2. If there’s a demo video, scrutinize it.
Virtually all products carry the claim that anyone can do it. However, virtually every product requires some sort of setup, so it’s worth checking out how long your learning curve will be in order to include yourself in that statement.
Ideally, check to see if a button exists where you can contact a human — as opposed to a chatbot connected to an FAQ section — to answer any questions you might have. Just respect their time; compile all your initial queries first.
3. Check a review site to scout the sales funnel.
It’s not a shock that most review sites are run by affiliates who promote the products they’re reviewing, so it’s rare that they’ll give anything other than glowing comments.
For your purposes, though, that doesn’t matter.
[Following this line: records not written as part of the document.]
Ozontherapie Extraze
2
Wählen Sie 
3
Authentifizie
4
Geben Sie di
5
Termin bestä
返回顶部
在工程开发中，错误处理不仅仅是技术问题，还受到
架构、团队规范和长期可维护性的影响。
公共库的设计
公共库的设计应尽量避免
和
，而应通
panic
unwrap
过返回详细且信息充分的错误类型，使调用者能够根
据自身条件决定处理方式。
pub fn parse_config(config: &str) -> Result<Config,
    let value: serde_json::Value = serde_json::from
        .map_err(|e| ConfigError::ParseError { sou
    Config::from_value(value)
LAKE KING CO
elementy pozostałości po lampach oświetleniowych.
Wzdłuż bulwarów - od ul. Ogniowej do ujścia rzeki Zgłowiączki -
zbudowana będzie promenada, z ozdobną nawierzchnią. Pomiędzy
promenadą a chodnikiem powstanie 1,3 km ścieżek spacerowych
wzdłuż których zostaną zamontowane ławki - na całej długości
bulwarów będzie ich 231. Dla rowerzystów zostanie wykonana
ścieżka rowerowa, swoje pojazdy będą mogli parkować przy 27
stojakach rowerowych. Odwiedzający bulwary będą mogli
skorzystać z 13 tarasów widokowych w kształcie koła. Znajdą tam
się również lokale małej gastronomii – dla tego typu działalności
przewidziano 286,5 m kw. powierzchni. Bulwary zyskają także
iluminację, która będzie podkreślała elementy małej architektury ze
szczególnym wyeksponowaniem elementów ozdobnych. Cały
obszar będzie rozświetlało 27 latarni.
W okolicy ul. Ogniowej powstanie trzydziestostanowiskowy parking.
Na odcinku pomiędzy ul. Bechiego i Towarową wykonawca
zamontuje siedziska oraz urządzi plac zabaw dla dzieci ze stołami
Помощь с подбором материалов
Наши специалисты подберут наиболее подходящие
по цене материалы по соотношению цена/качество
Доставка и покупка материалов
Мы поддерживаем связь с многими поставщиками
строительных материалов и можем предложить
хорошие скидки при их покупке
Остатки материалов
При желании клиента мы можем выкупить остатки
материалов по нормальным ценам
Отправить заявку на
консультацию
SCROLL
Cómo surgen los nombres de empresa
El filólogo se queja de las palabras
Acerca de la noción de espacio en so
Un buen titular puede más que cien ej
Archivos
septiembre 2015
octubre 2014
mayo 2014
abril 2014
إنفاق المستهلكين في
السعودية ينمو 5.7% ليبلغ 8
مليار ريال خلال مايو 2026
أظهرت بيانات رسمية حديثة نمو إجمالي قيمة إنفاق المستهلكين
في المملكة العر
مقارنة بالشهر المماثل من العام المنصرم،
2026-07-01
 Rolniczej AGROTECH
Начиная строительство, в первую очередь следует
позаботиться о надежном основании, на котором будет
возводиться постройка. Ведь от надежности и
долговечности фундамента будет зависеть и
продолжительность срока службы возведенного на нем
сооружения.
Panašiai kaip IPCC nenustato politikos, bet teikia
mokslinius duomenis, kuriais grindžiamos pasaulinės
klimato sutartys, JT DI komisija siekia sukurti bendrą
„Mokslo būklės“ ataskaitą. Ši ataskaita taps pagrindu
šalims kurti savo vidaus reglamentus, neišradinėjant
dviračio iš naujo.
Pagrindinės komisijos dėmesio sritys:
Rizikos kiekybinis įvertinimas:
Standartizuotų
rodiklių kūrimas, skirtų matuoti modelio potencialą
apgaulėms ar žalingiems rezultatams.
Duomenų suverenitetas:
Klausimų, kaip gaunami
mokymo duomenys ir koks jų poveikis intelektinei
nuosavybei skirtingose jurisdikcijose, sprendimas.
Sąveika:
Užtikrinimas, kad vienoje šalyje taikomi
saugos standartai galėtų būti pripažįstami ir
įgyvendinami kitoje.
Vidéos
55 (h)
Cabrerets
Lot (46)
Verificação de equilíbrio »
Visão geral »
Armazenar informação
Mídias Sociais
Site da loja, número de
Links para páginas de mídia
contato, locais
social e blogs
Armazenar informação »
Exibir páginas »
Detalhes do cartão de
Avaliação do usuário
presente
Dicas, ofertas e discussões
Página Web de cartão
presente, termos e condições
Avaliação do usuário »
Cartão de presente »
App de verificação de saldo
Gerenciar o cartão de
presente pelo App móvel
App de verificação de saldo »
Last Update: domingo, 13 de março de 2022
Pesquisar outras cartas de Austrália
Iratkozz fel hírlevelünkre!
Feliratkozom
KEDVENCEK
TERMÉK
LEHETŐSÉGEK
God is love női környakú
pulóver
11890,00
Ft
You’re seeking links to the product’s one-time offers (OTOs) so you can determine:
- What the entire product package looks like,
- What ancillary benefits — like resale rights — are available, and
- What the total cost of the product package would be.
Most of those sites are cut-&-paste jobs of the product sales page, so quickly scroll down all that to see if there are OTO links and descriptions.
Just do a search for the product name and add review oto. A veritable plethora of sites will pop up. Choose one and look for something like like this:
Click on the blue square+arrow icons to view each OTO sales page along with its price. (Some sites will include each price in this section.)
4. Compare the product’s features to your purchase inventory.
If you haven’t made a catalog of software and info products you’ve already purchased, it’d be a good idea to do so now, both for the sake of efficient administration and a stark reminder of what you’ve spent on products to date.
Hopefully, it won’t be that bad.
In any event, a thorough review of your inventory may reveal a product or two that performs the same or similar functions as the product under consideration. It might even be that some combination of those items can do the job.
It’s not really a surprise that such revelations occur more often than one would expect. After all, task automation is part of the plan, so product developers do a brisk business, and it’s not unusual for aggressive e-commerce entrepreneurs to get ahead of themselves every now and then.
Finally, shiny objects come and go. If you’re driven to achieve the Dot Com lifestyle, you won’t.
Never lose sight of the fact that it’s not any particular tool or product that will make success happen. It’s down to you.
In the cold light of harsh reality, here’s what a constant attraction to shiny objects is telling you:
Take another look at our mantra. It states to have a plan. Not a Plan A and Plan B. There is no Plan B.
If your consideration process shows a product or service doesn’t fit with the thrust of your plan, forget about it.